General information
- Type: Performance glider
- National origin: Italy
- Manufacturer: Fratelli Sala
- Designer: Guglielmo Negri
- Number built: 1

History
- First flight: 1933

= Sala N1 =

The Sala N1 or N1 Sala was a single-seat,18 m span competition glider built in Italy in 1933. Only one was constructed.

==Development==

The N1 Sala was designed by Guglielmo Negri and built by Fratelli Sala, whose main occupation was the production of wooden propellers for the military. It was a high-wing monoplane, its two part, two spar wing supported centrally on a fuselage pedestal and braced on each side with a pair of parallel wooden faired struts from the spars at about 20% span to the lower fuselage. It was mounted without dihedral and in plan had a rectangular centre section out to about quarter span inboard of long, strongly straight tapered, round tipped outer panels with trailing edges almost entirely filled by the ailerons. The high aspect ratio (21:1) wing was completely fabric covered.
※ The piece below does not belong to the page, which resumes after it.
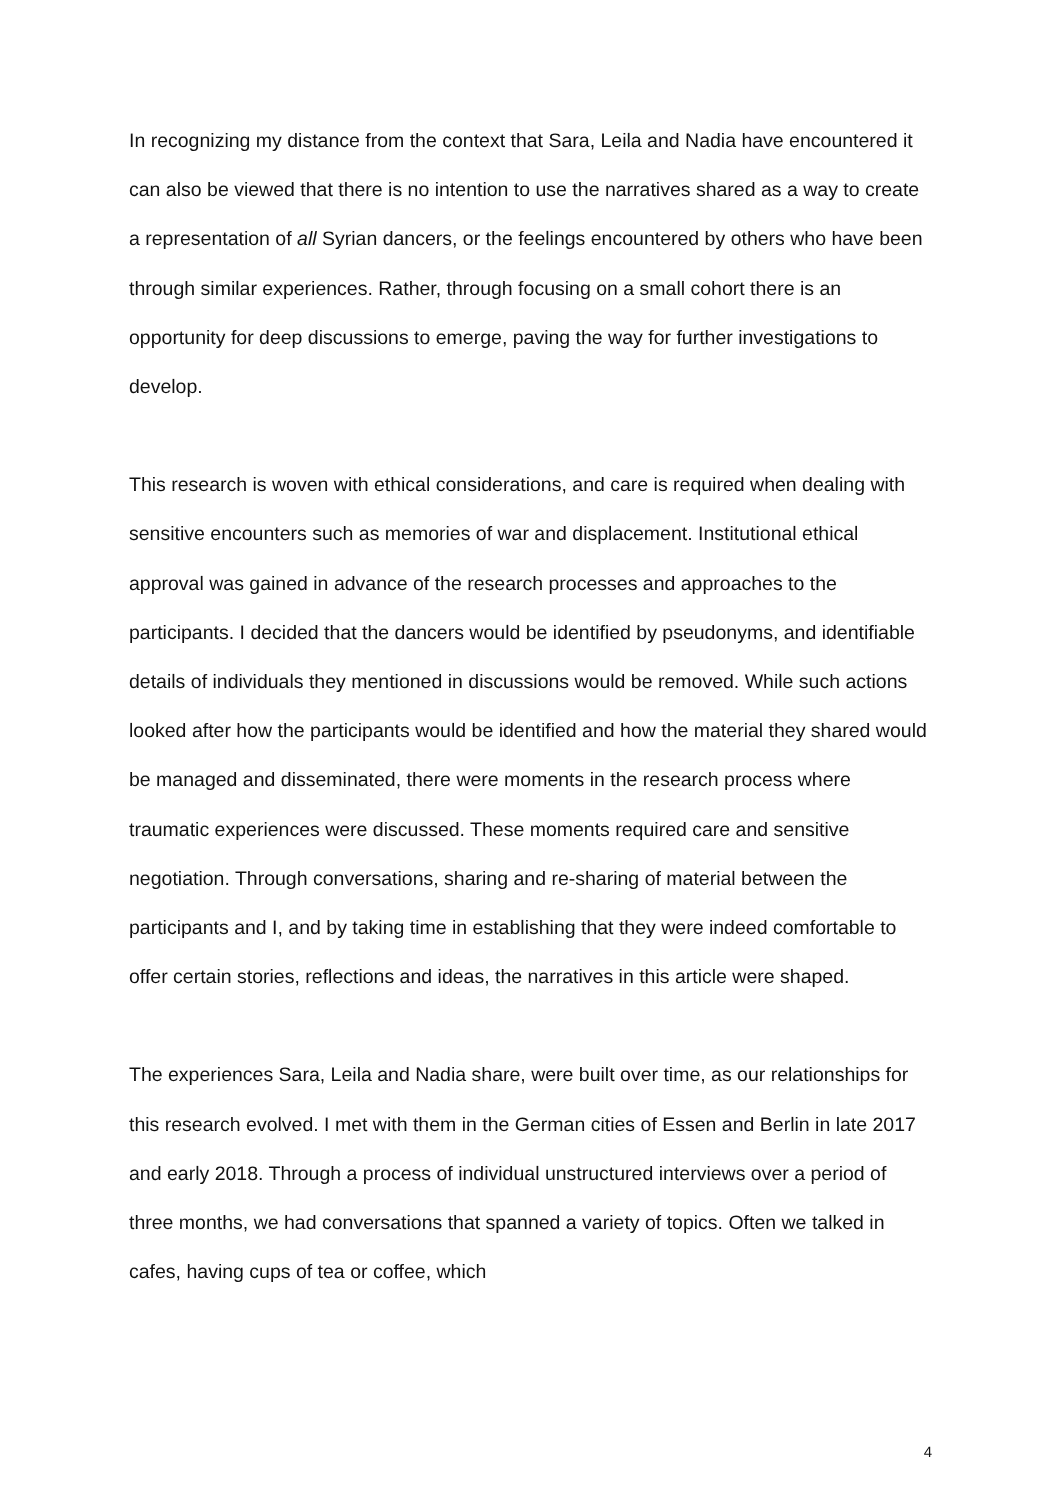In recognizing my distance from the context that Sara, Leila and Nadia have encountered it can also be viewed that there is no intention to use the narratives shared as a way to create a representation of all Syrian dancers, or the feelings encountered by others who have been through similar experiences. Rather, through focusing on a small cohort there is an opportunity for deep discussions to emerge, paving the way for further investigations to develop.
This research is woven with ethical considerations, and care is required when dealing with sensitive encounters such as memories of war and displacement. Institutional ethical approval was gained in advance of the research processes and approaches to the participants. I decided that the dancers would be identified by pseudonyms, and identifiable details of individuals they mentioned in discussions would be removed. While such actions looked after how the participants would be identified and how the material they shared would be managed and disseminated, there were moments in the research process where traumatic experiences were discussed. These moments required care and sensitive negotiation. Through conversations, sharing and re-sharing of material between the participants and I, and by taking time in establishing that they were indeed comfortable to offer certain stories, reflections and ideas, the narratives in this article were shaped.
The experiences Sara, Leila and Nadia share, were built over time, as our relationships for this research evolved. I met with them in the German cities of Essen and Berlin in late 2017 and early 2018. Through a process of individual unstructured interviews over a period of three months, we had conversations that spanned a variety of topics. Often we talked in cafes, having cups of tea or coffee, which
4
The Sala had a plywood covered, ovoid section fuselage with an open cockpit immediately ahead of the wing pedestal. The cockpit lacked a windscreen but was well instrumented for a glider of the day, with air speed indicator, altimeter, turn and bank indicator and variometer. The fuselage tapered rearwards to the tail where the tailplane, with a straight, swept leading edge and carrying elliptically shaped, aerodynamically balanced elevators, was mounted on top. The fin was no more than a mounting for the tall, curved, balanced rudder, which extended down to the keel and moved in an elevator cut-out. The standard glider ash skid, running from just aft of the nose to below the wing trailing edge and with a single rubber shock absorber served as an undercarriage, assisted by a very small tail skid.

Some authors have suggested the N1 dates from 1937 but reconstructed pre-war Italian civil registers have a May 1933 registration date for I-ABEY, the sole example, based at Milan-Taliedo.